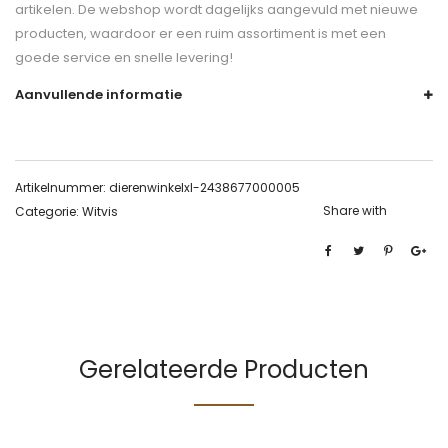
artikelen. De webshop wordt dagelijks aangevuld met nieuwe
producten, waardoor er een ruim assortiment is met een
goede service en snelle levering!
Aanvullende informatie
Artikelnummer:
dierenwinkelxl-2438677000005
Share with
Categorie:
Witvis
Gerelateerde Producten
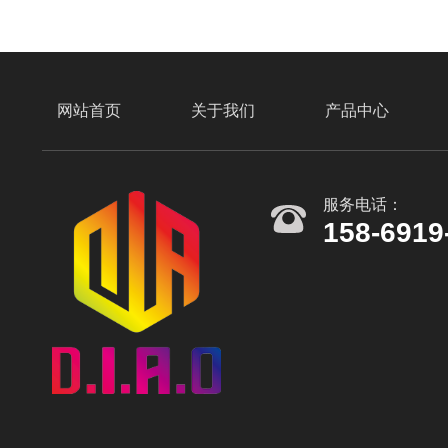
相关方案
网站首页
关于我们
产品中心
服务电话：
158-6919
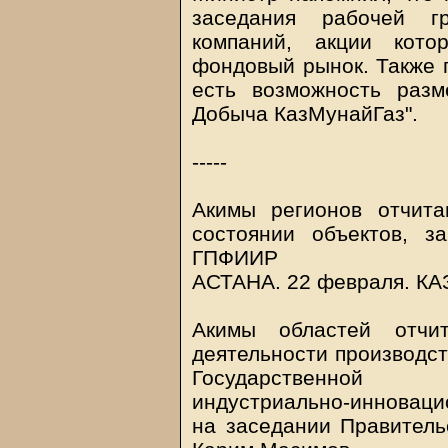
заседания рабочей г
компаний, акции кот
фондовый рынок. Также 
есть возможность разм
Добыча КазМунайГаз".
-----
Акимы регионов отчит
состоянии объектов, 
ГПФИИР
АСТАНА. 22 февраля.
КА
Акимы областей отчи
деятельности производст
Государственной 
индустриально-инноваци
на заседании Правител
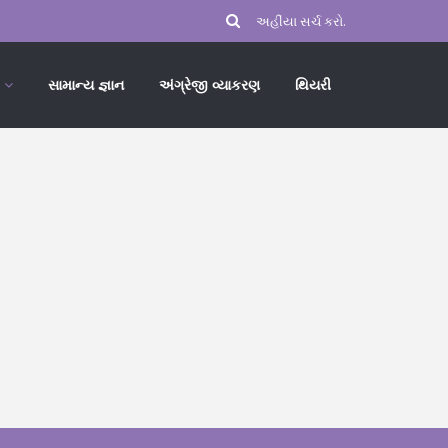
સામાન્ય જ્ઞાન
અંગ્રેજી વ્યાકરણ
થિયરી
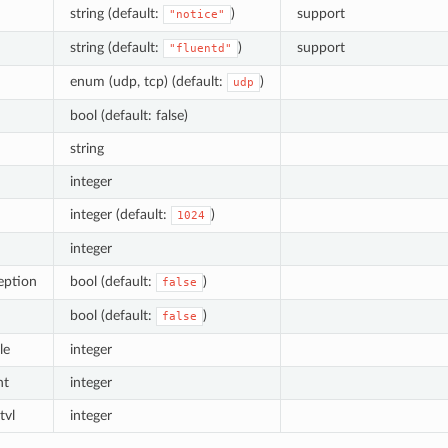
string (default:
)
support
"notice"
string (default:
)
support
"fluentd"
enum (udp, tcp) (default:
)
udp
bool (default: false)
string
integer
integer (default:
)
1024
integer
eption
bool (default:
)
false
bool (default:
)
false
le
integer
nt
integer
tvl
integer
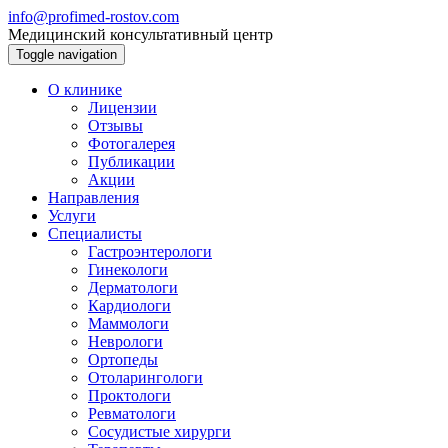
info@profimed-rostov.com
Медицинский консультативный центр
Toggle navigation
О клинике
Лицензии
Отзывы
Фотогалерея
Публикации
Акции
Направления
Услуги
Специалисты
Гастроэнтерологи
Гинекологи
Дерматологи
Кардиологи
Маммологи
Неврологи
Ортопеды
Отоларингологи
Проктологи
Ревматологи
Сосудистые хирурги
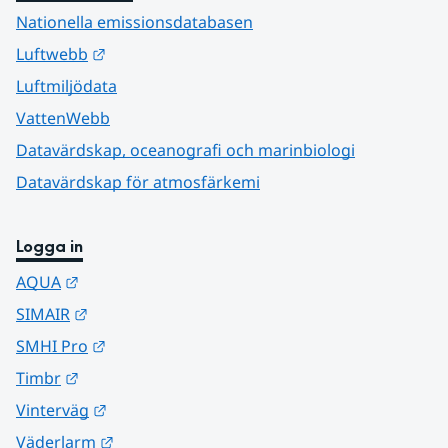
Nationella emissionsdatabasen
Länk till annan webbplats.
Luftwebb
Luftmiljödata
VattenWebb
Datavärdskap, oceanografi och marinbiologi
Datavärdskap för atmosfärkemi
Logga in
Länk till annan webbplats.
AQUA
Länk till annan webbplats.
SIMAIR
Länk till annan webbplats.
SMHI Pro
Länk till annan webbplats.
Timbr
Länk till annan webbplats.
Vinterväg
Länk till annan webbplats.
Väderlarm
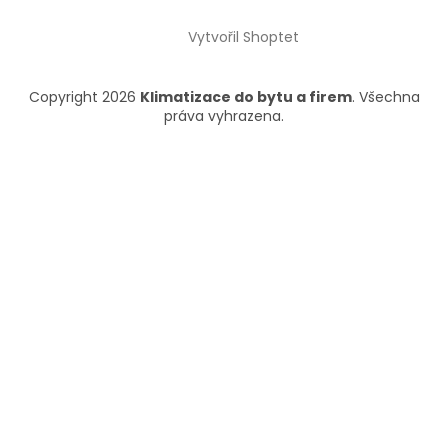
Vytvořil Shoptet
Copyright 2026
Klimatizace do bytu a firem
. Všechna
práva vyhrazena.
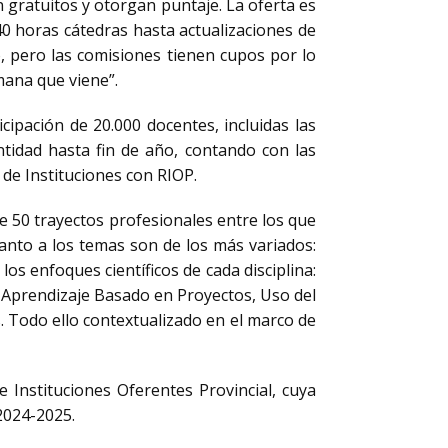
n gratuitos y otorgan puntaje. La oferta es
0 horas cátedras hasta actualizaciones de
, pero las comisiones tienen cupos por lo
mana que viene”.
cipación de 20.000 docentes, incluidas las
ntidad hasta fin de año, contando con las
 de Instituciones con RIOP.
e 50 trayectos profesionales entre los que
uanto a los temas son de los más variados:
los enfoques científicos de cada disciplina:
s, Aprendizaje Basado en Proyectos, Uso del
s. Todo ello contextualizado en el marco de
 Instituciones Oferentes Provincial, cuya
2024-2025.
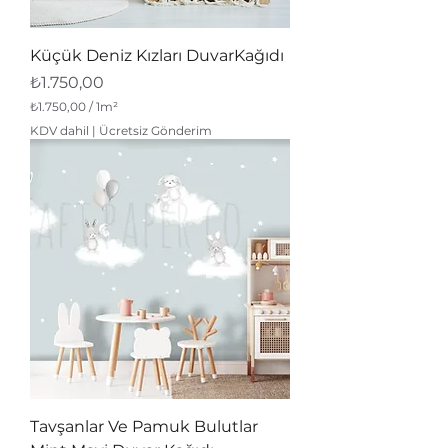
₺
1
.
Küçük Deniz Kızları DuvarKağıdı
7
5
Fiyat
₺1.750,00
0
,
₺1.750,00
/
1m²
0
1
KDV dahil
|
Ücretsiz Gönderim
0
M
e
t
r
e
k
a
r
e
b
a
ş
ı
n
a
₺
1
.
Tavşanlar Ve Pamuk Bulutlar
7
5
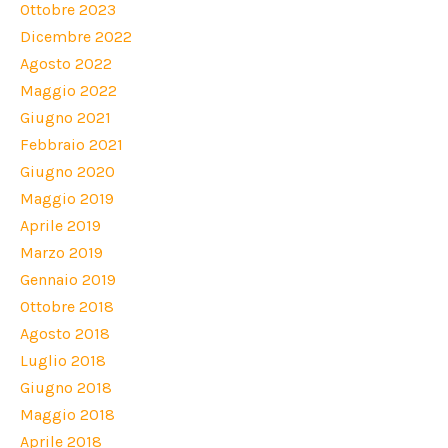
Ottobre 2023
Dicembre 2022
Agosto 2022
Maggio 2022
Giugno 2021
Febbraio 2021
Giugno 2020
Maggio 2019
Aprile 2019
Marzo 2019
Gennaio 2019
Ottobre 2018
Agosto 2018
Luglio 2018
Giugno 2018
Maggio 2018
Aprile 2018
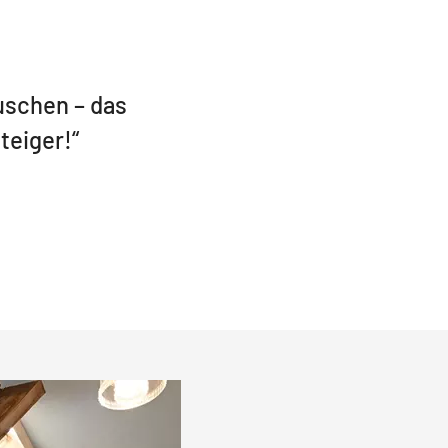
uschen – das
teiger!“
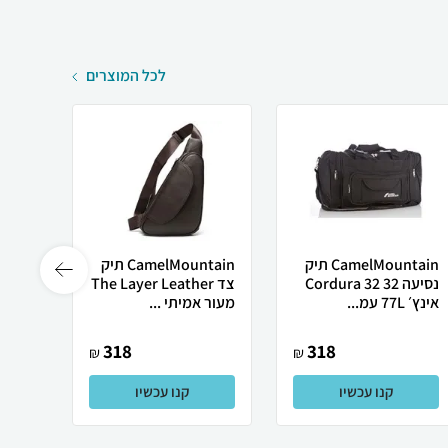
לכל המוצרים
CamelMountain תיק
CamelMountain תיק
נסיעה Cordura 32 32
צד The Layer Leather
אינץ׳ 77L עמ...
מעור אמיתי ...
S
318
318
₪
₪
קנו עכשיו
קנו עכשיו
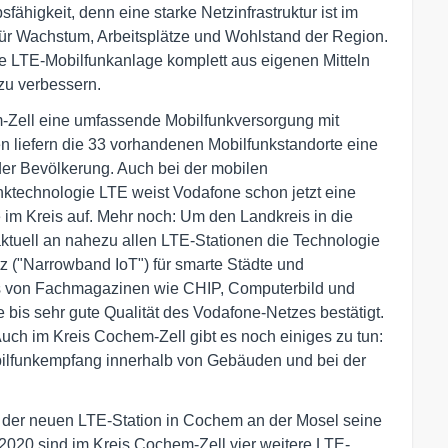
ähigkeit, denn eine starke Netzinfrastruktur ist im
 für Wachstum, Arbeitsplätze und Wohlstand der Region.
eue LTE-Mobilfunkanlage komplett aus eigenen Mitteln
 zu verbessern.
m-Zell eine umfassende Mobilfunkversorgung mit
n liefern die 33 vorhandenen Mobilfunkstandorte eine
er Bevölkerung. Auch bei der mobilen
nktechnologie LTE weist Vodafone schon jetzt eine
im Kreis auf. Mehr noch: Um den Landkreis in die
aktuell an nahezu allen LTE-Stationen die Technologie
tz ("Narrowband IoT") für smarte Städte und
ts von Fachmagazinen wie CHIP, Computerbild und
 bis sehr gute Qualität des Vodafone-Netzes bestätigt.
 Auch im Kreis Cochem-Zell gibt es noch einiges zu tun:
ilfunkempfang innerhalb von Gebäuden und bei der
e der neuen LTE-Station in Cochem an der Mosel seine
2020 sind im Kreis Cochem-Zell vier weitere LTE-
####
◆ **Work required**
How many lines of the records contain the string "Datavärdskap"? Reply with only the number.

◆ **Response**
2